In convolutional neural networks (CNNs), stride length is a hyperparameter that controls how many positions a convolutional filter shifts at each step as it slides across an input image or feature map. A stride of 1 means the filter moves one pixel at a time, producing maximum overlap between adjacent receptive fields. A stride of 2 means the filter jumps two pixels at a time, skipping intermediate positions. This seemingly simple parameter has significant downstream effects on the shape and content of the resulting feature maps.
The relationship between stride and output dimensions is straightforward: larger strides produce smaller output feature maps. For a given input of size W, a filter of size F, padding P, and stride S, the output dimension is ⌊(W − F + 2P) / S⌋ + 1. This means stride acts as a form of spatial downsampling, reducing the resolution of feature maps as information flows deeper into the network. In this sense, strided convolutions can serve a similar function to pooling layers, and many modern architectures use strided convolutions in place of explicit pooling to reduce spatial dimensions while learning the downsampling operation rather than applying a fixed one.
Stride length directly governs the trade-off between spatial resolution and computational efficiency.

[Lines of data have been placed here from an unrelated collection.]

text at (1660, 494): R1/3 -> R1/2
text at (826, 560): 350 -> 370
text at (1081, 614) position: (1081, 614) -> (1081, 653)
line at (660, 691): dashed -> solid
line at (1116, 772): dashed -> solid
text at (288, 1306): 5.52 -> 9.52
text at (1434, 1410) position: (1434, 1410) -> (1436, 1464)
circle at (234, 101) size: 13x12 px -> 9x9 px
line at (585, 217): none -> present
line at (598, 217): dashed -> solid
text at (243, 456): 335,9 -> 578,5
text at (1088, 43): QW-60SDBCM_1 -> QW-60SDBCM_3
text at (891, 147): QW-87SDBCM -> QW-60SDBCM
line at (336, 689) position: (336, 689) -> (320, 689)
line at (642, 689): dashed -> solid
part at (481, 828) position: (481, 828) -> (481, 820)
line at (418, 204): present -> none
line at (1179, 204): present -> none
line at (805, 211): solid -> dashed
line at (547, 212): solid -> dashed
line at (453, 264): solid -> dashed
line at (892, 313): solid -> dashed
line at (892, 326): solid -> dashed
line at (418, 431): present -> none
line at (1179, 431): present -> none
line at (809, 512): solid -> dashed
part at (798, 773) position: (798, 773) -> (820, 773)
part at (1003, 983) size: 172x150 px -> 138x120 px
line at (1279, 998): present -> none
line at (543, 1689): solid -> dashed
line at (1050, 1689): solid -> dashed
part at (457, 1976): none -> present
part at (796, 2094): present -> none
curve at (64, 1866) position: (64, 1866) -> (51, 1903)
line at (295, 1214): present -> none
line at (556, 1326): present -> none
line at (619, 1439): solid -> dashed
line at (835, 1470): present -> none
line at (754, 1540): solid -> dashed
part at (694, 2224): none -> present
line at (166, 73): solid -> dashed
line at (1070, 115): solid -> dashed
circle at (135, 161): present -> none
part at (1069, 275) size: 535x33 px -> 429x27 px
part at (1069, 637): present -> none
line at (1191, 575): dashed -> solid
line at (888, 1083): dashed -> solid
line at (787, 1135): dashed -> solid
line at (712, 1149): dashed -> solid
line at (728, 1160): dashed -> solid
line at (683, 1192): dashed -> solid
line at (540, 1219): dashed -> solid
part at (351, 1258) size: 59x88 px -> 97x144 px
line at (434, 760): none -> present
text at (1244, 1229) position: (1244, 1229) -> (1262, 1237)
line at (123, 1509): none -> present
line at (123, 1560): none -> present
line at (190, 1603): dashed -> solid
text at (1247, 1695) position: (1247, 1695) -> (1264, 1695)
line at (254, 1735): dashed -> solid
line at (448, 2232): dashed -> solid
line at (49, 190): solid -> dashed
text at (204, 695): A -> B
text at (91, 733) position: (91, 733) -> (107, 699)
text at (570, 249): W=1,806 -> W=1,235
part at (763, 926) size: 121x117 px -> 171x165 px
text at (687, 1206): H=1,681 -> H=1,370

A stride of 1 preserves fine-grained spatial detail but requires more computation and produces larger intermediate representations. Larger strides reduce memory and compute requirements but may discard spatially precise information. In practice, strides of 1 and 2 are most common — stride 1 for layers where preserving resolution matters, and stride 2 for intentional downsampling. The choice of stride interacts closely with filter size, padding strategy, and network depth to determine the overall receptive field and representational capacity of the model.
Stride became a central design consideration with the rise of deep CNN architectures in the early 2010s. AlexNet (2012) notably used a stride of 4 in its first convolutional layer to aggressively reduce spatial dimensions from large input images, a design choice that influenced subsequent architectures. Later work, including the VGG and ResNet families, refined stride usage as a principled tool for controlling information flow through deep networks.